» **Your assignment**
The answer must be a single number: how many lines in the entries below contain the word "Squamous".

[Records from a dataset]
□ □ □

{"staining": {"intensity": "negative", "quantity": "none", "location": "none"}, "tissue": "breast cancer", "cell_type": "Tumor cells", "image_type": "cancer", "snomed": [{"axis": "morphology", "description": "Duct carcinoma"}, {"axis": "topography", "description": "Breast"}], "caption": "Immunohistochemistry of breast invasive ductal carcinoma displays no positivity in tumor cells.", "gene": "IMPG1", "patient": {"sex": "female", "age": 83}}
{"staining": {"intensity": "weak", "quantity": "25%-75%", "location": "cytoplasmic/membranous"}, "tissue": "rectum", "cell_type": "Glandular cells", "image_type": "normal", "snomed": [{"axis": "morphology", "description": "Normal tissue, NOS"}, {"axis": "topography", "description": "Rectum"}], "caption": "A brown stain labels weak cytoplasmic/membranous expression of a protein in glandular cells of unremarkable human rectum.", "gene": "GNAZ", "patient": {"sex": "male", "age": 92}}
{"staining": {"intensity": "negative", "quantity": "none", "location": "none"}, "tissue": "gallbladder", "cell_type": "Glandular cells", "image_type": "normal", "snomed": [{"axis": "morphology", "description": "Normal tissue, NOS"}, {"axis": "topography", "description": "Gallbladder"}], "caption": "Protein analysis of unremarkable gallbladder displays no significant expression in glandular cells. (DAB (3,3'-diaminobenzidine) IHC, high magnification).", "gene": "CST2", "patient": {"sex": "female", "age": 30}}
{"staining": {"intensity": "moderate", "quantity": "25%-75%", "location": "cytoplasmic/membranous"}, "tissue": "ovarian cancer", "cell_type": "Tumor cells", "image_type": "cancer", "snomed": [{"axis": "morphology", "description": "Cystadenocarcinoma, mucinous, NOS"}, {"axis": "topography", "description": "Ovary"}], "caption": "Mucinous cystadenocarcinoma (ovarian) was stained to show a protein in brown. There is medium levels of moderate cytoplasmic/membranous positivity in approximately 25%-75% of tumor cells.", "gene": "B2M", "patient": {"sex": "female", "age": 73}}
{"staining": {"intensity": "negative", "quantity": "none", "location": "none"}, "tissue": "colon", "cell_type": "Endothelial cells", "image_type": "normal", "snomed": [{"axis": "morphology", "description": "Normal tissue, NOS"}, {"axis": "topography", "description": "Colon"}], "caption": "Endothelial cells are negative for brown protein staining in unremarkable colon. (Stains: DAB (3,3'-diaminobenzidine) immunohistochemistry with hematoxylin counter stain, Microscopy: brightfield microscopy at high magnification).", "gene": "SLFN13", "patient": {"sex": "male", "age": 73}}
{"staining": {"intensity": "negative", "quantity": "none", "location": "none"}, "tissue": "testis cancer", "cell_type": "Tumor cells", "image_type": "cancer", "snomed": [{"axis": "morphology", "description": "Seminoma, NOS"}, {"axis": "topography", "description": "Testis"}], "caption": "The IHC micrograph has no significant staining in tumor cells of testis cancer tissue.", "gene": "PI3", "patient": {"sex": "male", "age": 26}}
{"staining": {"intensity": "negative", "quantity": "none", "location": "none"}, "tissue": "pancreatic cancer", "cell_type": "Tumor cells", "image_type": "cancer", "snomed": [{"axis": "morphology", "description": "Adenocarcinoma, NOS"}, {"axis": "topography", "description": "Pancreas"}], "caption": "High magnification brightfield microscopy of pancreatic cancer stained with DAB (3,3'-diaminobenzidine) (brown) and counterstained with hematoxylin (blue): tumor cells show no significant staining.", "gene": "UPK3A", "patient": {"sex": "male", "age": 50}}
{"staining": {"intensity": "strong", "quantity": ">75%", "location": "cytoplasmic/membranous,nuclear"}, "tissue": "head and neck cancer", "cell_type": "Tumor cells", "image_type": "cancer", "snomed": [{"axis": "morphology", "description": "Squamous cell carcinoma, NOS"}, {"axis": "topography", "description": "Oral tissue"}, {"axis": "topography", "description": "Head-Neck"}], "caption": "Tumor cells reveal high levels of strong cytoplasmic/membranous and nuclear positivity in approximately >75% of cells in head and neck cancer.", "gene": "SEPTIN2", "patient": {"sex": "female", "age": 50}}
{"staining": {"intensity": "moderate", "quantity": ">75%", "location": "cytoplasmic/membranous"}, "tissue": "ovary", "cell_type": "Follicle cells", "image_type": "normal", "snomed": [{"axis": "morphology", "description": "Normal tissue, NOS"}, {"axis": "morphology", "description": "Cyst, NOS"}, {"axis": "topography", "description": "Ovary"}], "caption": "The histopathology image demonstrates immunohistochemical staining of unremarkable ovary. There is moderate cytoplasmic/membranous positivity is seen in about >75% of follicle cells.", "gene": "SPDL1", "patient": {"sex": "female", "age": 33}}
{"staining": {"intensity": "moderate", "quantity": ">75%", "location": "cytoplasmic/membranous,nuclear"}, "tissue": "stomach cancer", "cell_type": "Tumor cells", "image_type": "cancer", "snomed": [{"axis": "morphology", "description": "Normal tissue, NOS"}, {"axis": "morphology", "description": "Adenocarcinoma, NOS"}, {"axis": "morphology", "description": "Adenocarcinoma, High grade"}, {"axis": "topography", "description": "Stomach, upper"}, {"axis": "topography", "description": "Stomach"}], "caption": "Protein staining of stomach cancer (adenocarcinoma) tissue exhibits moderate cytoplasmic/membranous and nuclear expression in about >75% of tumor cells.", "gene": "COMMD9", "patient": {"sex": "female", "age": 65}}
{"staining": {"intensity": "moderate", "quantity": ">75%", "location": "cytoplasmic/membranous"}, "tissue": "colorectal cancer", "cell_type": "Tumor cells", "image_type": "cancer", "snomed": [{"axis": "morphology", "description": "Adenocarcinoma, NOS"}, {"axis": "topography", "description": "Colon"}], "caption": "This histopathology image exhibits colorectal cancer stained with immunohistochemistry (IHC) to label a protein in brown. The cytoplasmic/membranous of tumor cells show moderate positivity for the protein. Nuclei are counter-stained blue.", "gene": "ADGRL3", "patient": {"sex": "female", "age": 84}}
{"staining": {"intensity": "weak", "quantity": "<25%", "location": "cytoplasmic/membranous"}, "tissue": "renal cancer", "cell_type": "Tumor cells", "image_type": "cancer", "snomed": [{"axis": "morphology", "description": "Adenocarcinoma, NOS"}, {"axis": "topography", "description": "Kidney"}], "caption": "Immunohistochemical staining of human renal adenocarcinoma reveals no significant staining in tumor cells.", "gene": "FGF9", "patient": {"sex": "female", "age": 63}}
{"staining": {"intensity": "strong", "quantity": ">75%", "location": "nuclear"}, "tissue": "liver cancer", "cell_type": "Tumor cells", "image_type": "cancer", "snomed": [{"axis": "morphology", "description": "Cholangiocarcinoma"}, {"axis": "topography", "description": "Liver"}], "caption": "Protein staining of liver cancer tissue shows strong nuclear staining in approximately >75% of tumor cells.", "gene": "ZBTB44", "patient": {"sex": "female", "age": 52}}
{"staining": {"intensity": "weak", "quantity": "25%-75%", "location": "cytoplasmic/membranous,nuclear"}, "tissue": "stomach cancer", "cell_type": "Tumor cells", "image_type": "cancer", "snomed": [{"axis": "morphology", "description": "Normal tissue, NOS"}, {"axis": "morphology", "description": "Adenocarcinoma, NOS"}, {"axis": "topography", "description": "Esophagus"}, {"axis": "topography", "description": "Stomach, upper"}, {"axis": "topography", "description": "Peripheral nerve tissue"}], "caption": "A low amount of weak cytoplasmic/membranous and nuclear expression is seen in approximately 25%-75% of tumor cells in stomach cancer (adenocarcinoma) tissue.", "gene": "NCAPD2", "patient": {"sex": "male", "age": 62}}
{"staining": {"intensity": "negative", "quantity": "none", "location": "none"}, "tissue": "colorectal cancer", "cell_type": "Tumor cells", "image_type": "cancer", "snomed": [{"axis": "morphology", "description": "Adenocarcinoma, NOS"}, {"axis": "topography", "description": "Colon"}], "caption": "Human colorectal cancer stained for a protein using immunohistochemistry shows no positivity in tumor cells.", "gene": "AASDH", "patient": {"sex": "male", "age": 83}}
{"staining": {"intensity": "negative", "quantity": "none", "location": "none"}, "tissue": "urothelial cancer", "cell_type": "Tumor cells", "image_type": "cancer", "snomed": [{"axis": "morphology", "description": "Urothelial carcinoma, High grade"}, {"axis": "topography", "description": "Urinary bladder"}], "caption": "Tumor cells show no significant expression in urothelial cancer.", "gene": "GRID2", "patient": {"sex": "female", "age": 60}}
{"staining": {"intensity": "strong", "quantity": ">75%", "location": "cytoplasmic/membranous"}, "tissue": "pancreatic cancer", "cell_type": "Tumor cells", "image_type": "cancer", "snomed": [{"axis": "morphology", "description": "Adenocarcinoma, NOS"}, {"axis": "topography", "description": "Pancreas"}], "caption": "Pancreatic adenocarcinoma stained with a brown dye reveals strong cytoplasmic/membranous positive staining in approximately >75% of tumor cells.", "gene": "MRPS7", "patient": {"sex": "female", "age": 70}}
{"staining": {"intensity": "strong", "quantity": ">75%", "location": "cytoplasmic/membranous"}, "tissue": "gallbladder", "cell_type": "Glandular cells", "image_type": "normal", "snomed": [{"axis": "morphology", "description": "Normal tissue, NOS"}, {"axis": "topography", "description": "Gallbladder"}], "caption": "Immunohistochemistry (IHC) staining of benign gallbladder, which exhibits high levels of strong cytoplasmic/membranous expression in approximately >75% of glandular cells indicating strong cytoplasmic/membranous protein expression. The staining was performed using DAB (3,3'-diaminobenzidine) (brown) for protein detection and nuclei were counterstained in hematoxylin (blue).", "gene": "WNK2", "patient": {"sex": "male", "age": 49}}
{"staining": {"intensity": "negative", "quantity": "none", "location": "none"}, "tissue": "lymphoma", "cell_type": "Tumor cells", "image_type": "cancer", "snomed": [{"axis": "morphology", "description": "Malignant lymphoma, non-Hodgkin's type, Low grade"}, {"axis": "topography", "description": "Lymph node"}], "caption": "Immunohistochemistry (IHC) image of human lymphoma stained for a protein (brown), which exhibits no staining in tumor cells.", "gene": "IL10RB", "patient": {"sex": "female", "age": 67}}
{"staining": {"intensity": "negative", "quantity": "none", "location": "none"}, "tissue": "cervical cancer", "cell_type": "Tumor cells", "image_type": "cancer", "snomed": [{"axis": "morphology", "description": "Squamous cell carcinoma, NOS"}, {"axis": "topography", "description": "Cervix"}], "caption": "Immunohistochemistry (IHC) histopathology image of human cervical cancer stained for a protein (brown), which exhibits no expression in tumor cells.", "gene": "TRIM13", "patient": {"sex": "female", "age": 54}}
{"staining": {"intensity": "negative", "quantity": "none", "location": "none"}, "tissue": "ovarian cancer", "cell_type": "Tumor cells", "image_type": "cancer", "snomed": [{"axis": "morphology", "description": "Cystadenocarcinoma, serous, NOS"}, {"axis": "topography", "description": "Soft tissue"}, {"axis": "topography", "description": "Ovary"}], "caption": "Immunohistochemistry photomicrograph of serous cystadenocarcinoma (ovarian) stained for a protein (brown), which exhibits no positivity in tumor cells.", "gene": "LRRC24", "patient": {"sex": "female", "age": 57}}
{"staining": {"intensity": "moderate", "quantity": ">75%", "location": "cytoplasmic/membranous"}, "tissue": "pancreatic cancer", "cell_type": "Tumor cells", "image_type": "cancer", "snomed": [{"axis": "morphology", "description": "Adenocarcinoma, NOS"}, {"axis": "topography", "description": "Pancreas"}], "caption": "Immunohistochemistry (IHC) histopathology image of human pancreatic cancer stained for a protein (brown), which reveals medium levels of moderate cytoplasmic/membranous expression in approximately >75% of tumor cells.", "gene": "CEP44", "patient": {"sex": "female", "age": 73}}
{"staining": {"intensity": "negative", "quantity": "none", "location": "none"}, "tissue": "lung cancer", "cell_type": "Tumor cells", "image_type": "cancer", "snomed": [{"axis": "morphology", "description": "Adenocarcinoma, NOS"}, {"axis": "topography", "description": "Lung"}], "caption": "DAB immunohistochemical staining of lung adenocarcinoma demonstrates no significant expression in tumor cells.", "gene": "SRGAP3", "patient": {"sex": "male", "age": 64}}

□ □ □

» **Exercise answer**
2